1.Im Todesjahre des Königs Usija sah ich den Herrn sitzen auf
hohem und erhabenem Thron, und seine Schleppen erfüllten den
Tempel. 2.Serafim standen hoch neben ihm, je sechs Flügel hatte
ein jeder. Mit zweien bedeckt er sein Antlitz, mit zweien bedeckt
er seine Füße und mit zweien fliegt er. 3.Und einer rief dem
andern zu und sprach: Heilig, heilig, heilig ist der Herr Zebaot,
voll ist die ganze Erde seiner Herrlichkeit. 4.Da erbebten die
Säulen der Pfosten vor der rufenden Stimme, und das Haus wurde
vom Rauch erfüllt. 5.Ich sprach: Wehe mir! ich vergehe, denn ein
Mann unreiner Lippen bin ich, und ich verweile unter einem Volke
unreiner Lippen — den König, den Herrn Zebaot haben meine Augen
gesehen. 6.Da flog zu mir einer der Serafim; er hielt in seiner
Hand einen glühenden Stein, den er mit der Zange vom Altare
genommen. 7.Er berührte damit meinen Mund und sprach: Dies hat
berührt deine Lippen, und so weicht deine Schuld und deine Sünde
ist gesühnt. 8.Da hörte ich die Stimme des Herrn fragen: Wen soll
ich schicken [zu Israel], und wer wird gehen für uns? Ich sprach:
Ich bin bereit, schicke mich! 9.[Gott] sprach darauf: Gehe hin
und sprich zu diesem Volke: Höret nur immer und sehet nicht ein,
sehet nur immer und erkennet nicht. 10.Denn verstockt bleibt das
Herz dieses Volkes, seine Ohren schwer und seine Augen stumpf;
[es fürchtet wohl], es könnte mit seinen Augen sehen, mit seinen
Ohren hören und mit seinem Herzen erkennen und dann wieder
genesen. 11.Ich fragte: Wie lange, o Herr, [wird es so bleiben]?

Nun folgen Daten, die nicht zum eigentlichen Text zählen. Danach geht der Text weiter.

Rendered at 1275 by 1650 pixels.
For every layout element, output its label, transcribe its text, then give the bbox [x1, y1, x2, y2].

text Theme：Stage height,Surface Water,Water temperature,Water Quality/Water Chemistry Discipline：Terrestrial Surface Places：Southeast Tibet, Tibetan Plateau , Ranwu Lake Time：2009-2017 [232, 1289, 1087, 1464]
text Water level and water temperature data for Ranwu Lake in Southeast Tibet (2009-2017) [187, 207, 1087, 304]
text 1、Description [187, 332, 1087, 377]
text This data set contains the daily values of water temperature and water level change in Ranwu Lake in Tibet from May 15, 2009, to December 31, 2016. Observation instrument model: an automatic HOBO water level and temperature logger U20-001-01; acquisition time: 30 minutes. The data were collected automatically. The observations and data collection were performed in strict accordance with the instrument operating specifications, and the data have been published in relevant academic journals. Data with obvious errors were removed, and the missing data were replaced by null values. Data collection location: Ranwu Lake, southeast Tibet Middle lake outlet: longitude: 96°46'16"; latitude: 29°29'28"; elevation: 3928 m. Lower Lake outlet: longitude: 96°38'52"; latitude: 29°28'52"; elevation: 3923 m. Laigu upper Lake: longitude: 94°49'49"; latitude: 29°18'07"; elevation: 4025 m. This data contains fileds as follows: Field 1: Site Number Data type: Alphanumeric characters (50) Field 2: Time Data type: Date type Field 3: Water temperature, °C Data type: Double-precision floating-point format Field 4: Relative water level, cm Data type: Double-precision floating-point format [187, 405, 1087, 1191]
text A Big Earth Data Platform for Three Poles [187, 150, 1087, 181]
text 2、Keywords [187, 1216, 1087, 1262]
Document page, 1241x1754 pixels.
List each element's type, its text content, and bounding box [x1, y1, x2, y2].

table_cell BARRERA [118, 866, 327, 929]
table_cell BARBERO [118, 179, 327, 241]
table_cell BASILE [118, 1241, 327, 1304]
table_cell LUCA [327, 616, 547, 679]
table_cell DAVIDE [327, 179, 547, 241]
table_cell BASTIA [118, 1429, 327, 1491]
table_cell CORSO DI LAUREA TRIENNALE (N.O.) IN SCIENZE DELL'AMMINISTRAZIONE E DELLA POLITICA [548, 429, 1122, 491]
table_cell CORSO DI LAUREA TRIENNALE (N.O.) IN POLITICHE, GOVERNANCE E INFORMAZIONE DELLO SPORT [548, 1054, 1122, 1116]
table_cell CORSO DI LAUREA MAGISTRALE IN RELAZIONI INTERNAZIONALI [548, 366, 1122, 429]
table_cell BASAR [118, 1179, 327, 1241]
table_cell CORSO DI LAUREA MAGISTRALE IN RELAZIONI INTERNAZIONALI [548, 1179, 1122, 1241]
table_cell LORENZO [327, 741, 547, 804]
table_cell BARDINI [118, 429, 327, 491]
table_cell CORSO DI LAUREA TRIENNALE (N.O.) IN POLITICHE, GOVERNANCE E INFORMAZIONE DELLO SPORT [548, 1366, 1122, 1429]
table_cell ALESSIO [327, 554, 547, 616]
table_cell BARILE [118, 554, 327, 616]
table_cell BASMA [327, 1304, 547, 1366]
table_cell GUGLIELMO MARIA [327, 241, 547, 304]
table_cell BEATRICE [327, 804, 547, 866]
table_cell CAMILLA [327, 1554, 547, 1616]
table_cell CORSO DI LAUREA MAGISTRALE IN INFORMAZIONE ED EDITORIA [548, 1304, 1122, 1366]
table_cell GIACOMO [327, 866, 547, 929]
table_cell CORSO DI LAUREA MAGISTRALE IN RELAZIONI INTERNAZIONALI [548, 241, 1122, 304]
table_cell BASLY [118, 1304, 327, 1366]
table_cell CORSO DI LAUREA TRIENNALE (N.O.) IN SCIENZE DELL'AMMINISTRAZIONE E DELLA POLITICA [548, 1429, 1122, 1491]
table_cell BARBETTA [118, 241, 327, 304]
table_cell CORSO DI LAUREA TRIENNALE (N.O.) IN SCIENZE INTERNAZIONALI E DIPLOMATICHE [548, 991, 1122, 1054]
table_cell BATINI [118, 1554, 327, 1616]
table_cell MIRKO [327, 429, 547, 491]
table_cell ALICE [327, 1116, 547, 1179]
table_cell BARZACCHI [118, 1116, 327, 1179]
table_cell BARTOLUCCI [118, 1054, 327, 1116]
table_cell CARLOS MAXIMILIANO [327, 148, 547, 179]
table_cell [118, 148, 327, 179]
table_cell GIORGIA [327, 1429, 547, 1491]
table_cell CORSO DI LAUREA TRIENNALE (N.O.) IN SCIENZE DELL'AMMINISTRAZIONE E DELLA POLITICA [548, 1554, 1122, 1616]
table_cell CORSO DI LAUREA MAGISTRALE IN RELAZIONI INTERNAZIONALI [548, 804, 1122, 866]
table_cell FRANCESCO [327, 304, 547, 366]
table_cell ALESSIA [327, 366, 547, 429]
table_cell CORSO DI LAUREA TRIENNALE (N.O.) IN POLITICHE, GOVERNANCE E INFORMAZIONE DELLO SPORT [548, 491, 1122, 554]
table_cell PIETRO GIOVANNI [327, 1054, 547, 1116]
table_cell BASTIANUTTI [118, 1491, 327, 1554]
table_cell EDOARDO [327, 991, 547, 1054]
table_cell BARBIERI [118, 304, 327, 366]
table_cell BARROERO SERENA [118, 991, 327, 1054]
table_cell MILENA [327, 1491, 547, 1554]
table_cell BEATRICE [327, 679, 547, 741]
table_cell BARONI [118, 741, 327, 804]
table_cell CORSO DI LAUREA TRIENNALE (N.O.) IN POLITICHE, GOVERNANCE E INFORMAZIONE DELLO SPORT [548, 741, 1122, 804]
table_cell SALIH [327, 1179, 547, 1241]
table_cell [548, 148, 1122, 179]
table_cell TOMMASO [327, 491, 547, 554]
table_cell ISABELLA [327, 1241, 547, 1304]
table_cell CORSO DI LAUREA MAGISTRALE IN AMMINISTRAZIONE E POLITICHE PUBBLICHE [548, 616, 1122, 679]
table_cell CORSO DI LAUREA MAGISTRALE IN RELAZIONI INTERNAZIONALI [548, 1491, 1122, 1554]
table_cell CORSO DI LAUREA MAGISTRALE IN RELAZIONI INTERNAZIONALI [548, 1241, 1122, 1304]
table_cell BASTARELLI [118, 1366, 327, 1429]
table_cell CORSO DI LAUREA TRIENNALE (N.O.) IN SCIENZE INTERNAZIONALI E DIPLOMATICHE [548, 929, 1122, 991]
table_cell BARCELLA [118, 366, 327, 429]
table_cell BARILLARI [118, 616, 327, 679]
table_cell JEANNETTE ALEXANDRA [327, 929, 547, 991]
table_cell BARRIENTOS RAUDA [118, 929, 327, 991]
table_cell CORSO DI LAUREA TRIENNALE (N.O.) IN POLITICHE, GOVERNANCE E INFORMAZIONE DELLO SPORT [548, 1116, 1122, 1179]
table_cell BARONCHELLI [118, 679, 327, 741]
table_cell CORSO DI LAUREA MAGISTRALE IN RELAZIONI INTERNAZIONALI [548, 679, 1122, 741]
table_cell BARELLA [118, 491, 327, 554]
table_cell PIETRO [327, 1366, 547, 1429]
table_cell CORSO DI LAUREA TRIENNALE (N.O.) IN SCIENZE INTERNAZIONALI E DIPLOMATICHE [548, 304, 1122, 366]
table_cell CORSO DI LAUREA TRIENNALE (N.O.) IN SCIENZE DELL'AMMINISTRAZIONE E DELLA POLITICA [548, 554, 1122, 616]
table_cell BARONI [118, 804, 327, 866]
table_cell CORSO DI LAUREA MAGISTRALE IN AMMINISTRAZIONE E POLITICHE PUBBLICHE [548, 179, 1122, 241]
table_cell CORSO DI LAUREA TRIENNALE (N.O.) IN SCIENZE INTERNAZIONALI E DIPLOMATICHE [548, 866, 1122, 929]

Und er erwiderte: Bis dass die Städte verödet und leer von
Bewohnern werden und die Häuser menschenleer, und der Boden zur
Wüste verödet sein wird; 12.Bis der Herr die Menschen weggeführt
haben wird, dass groß wird die Verlassenheit im Lande. 13.Wenn
ein Zehntel noch da bleibt — wenn [das Land] der Vernichtung nahe
ist, wie jene Terebinthe und Esche [am Tor Salechet]1, an welcher
der Stamm geblieben, so bleibt ein Stamm der heiligen Samen.